"The glacier knocks in the cupboard, The desert sighs in the bed, And the crack in the teacup opens A lane to the land of the dead."

-W.H. Auden

Thursday, September 5, 2013

Rising Storm


It's bloody hard, being depressed. It's work. You push through each day, you slog, you muddle, you barely remember a thing, except that it was hard.

I feel like a drunk, promising to be sober tomorrow. Except it's happiness. Tomorrow, I promise, I'll be happy tomorrow. But it doesn't happen, and another tomorrow comes and goes, with no change.

Depression steals your life. It drains it away, You keep hoping for your life to start again, but you can't see how because of the fog in your head, the fatigue, the vague but unnerving certainty that something somewhere is terribly wrong.

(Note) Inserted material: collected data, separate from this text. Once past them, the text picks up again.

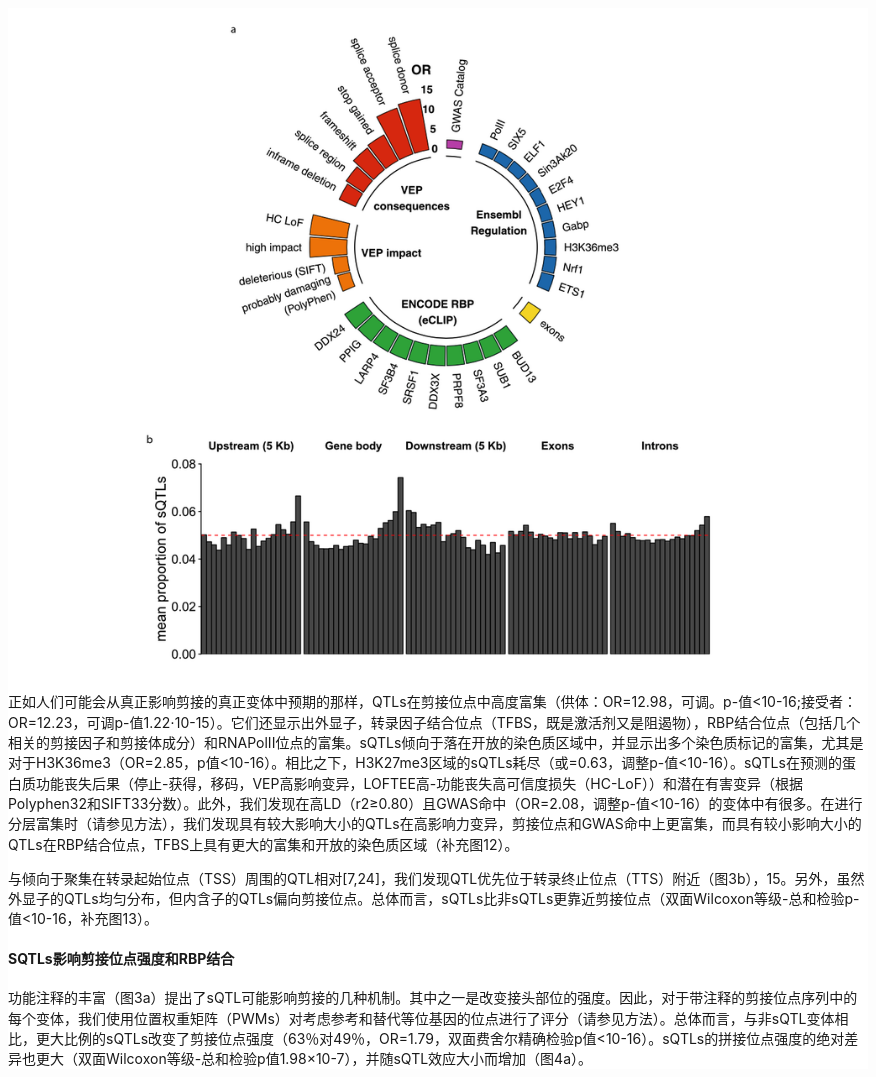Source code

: ![image-20210512212448684](.鉴定和分析人类基因组中多个组织的剪接数量性状基因座.assets/image-20210512212448684.png)

正如人们可能会从真正影响剪接的真正变体中预期的那样，QTLs在剪接位点中高度富集（供体：OR=12.98，可调。p-值<10-16;接受者：OR=12.23，可调p-值1.22⋅10-15）。它们还显示出外显子，转录因子结合位点（TFBS，既是激活剂又是阻遏物），RBP结合位点（包括几个相关的剪接因子和剪接体成分）和RNAPolII位点的富集。sQTLs倾向于落在开放的染色质区域中，并显示出多个染色质标记的富集，尤其是对于H3K36me3（OR=2.85，p值<10-16）。相比之下，H3K27me3区域的sQTLs耗尽（或=0.63，调整p-值<10-16）。sQTLs在预测的蛋白质功能丧失后果（停止-获得，移码，VEP高影响变异，LOFTEE高-功能丧失高可信度损失（HC-LoF））和潜在有害变异（根据Polyphen32和SIFT33分数）。此外，我们发现在高LD（r2≥0.80）且GWAS命中（OR=2.08，调整p-值<10-16）的变体中有很多。在进行分层富集时（请参见方法），我们发现具有较大影响大小的QTLs在高影响力变异，剪接位点和GWAS命中上更富集，而具有较小影响大小的QTLs在RBP结合位点，TFBS上具有更大的富集和开放的染色质区域（补充图12）。

与倾向于聚集在转录起始位点（TSS）周围的QTL相对[7,24]，我们发现QTL优先位于转录终止位点（TTS）附近（图3b），15。另外，虽然外显子的QTLs均匀分布，但内含子的QTLs偏向剪接位点。总体而言，sQTLs比非sQTLs更靠近剪接位点（双面Wilcoxon等级-总和检验p-值<10-16，补充图13）。

#### SQTLs影响剪接位点强度和RBP结合

功能注释的丰富（图3a）提出了sQTL可能影响剪接的几种机制。其中之一是改变接头部位的强度。因此，对于带注释的剪接位点序列中的每个变体，我们使用位置权重矩阵（PWMs）对考虑参考和替代等位基因的位点进行了评分（请参见方法）。总体而言，与非sQTL变体相比，更大比例的sQTLs改变了剪接位点强度（63％对49％，OR=1.79，双面费舍尔精确检验p值<10-16）。sQTLs的拼接位点强度的绝对差异也更大（双面Wilcoxon等级-总和检验p值1.98×10-7），并随sQTL效应大小而增加（图4a）。
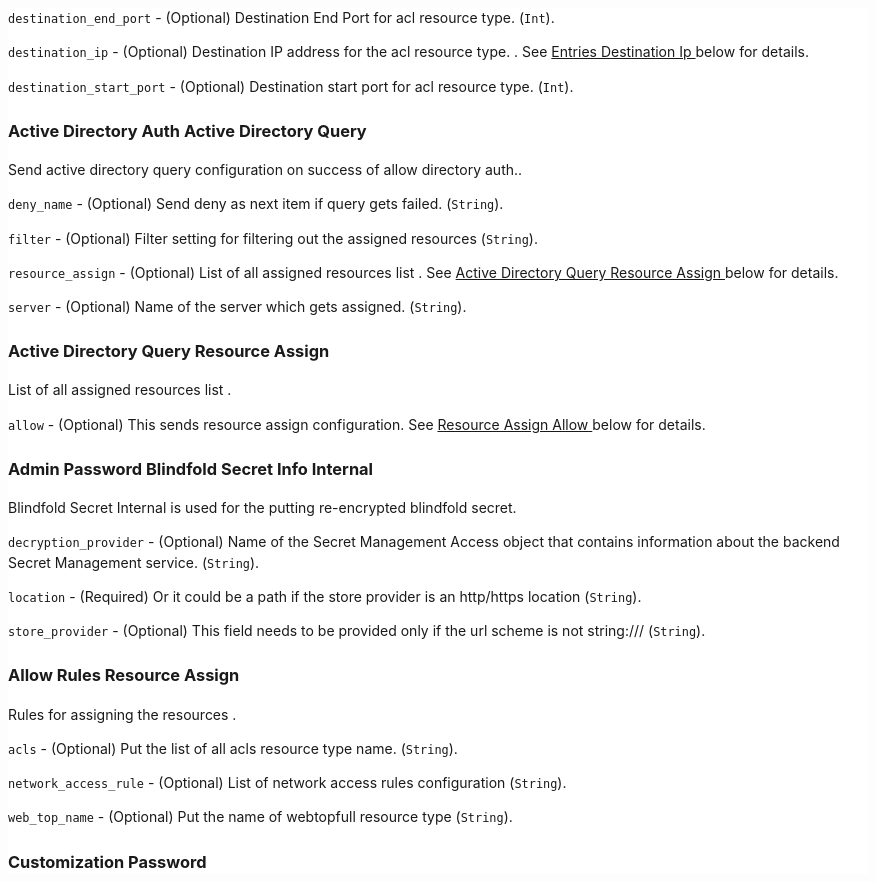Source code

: `destination_end_port` - (Optional) Destination End Port for acl resource type. (`Int`).

`destination_ip` - (Optional) Destination IP address for the acl resource type. . See [Entries Destination Ip ](#entries-destination-ip) below for details.

`destination_start_port` - (Optional) Destination start port for acl resource type. (`Int`).



### Active Directory Auth Active Directory Query 

 Send active directory query configuration on success of allow directory auth..

`deny_name` - (Optional) Send deny as next item if query gets failed. (`String`).

`filter` - (Optional) Filter setting for filtering out the assigned resources  (`String`).

`resource_assign` - (Optional) List of all assigned resources list . See [Active Directory Query Resource Assign ](#active-directory-query-resource-assign) below for details.

`server` - (Optional) Name of the server which gets assigned. (`String`).



### Active Directory Query Resource Assign 

 List of all assigned resources list .

`allow` - (Optional) This sends resource assign configuration. See [Resource Assign Allow ](#resource-assign-allow) below for details.



### Admin Password Blindfold Secret Info Internal 

 Blindfold Secret Internal is used for the putting re-encrypted blindfold secret.

`decryption_provider` - (Optional) Name of the Secret Management Access object that contains information about the backend Secret Management service. (`String`).

`location` - (Required) Or it could be a path if the store provider is an http/https location (`String`).

`store_provider` - (Optional) This field needs to be provided only if the url scheme is not string:/// (`String`).



### Allow Rules Resource Assign 

 Rules for assigning the resources .

`acls` - (Optional) Put the list of all acls resource type name. (`String`).

`network_access_rule` - (Optional) List of network access rules configuration (`String`).

`web_top_name` - (Optional) Put the name of webtopfull resource type (`String`).



### Customization Password 
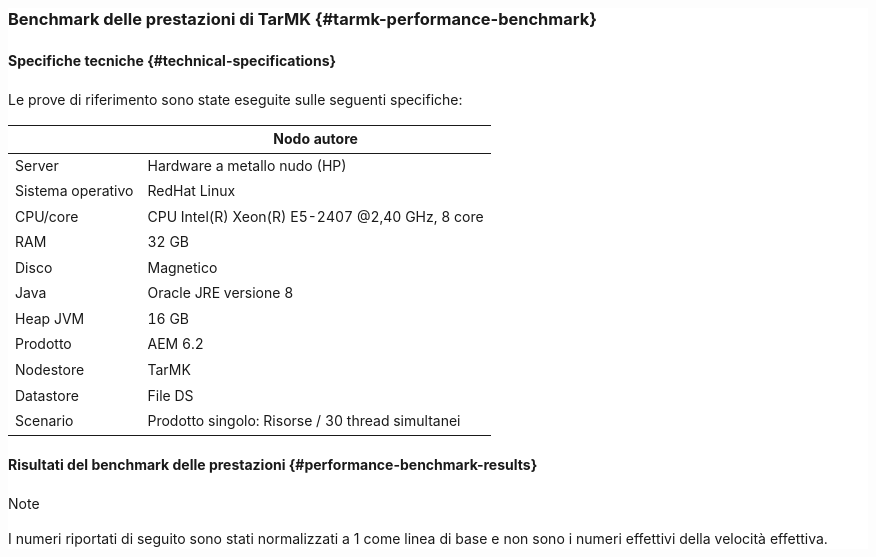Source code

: </tbody>
</table>

### Benchmark delle prestazioni di TarMK {#tarmk-performance-benchmark}

#### Specifiche tecniche {#technical-specifications}

Le prove di riferimento sono state eseguite sulle seguenti specifiche:

|  | **Nodo autore** |
|---|---|
| Server | Hardware a metallo nudo (HP) |
| Sistema operativo | RedHat Linux |
| CPU/core | CPU Intel(R) Xeon(R) E5-2407 @2,40 GHz, 8 core |
| RAM | 32 GB |
| Disco | Magnetico |
| Java | Oracle JRE versione 8 |
| Heap JVM | 16 GB |
| Prodotto | AEM 6.2 |
| Nodestore | TarMK |
| Datastore | File DS |
| Scenario | Prodotto singolo: Risorse / 30 thread simultanei |

#### Risultati del benchmark delle prestazioni {#performance-benchmark-results}

>[!NOTE]
>
>I numeri riportati di seguito sono stati normalizzati a 1 come linea di base e non sono i numeri effettivi della velocità effettiva.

Depression is like sodden gray clouds in the mind, broken wires, communication lines lost in the rising wind.
Storms, at least, will pass, but depression feels like an eternal forecast:
forever and ever, nothing but rain..

2 comments:

  1. Set your sights a bit lower, something attainable. Instead of "I'll be happy tomorrow" try "Tomorrow will be better." And one of these days, it'll be true.

    I've been there, I've done that, and I expect I'll have to do it again. I know it doesn't feel that way, but - it is finite. It does end. But it improves in such tiny increments that it won't be noticeable if you're not prepared for it. If you're not constantly looking for the better day.

    I had to learn optimism because I'm depressive.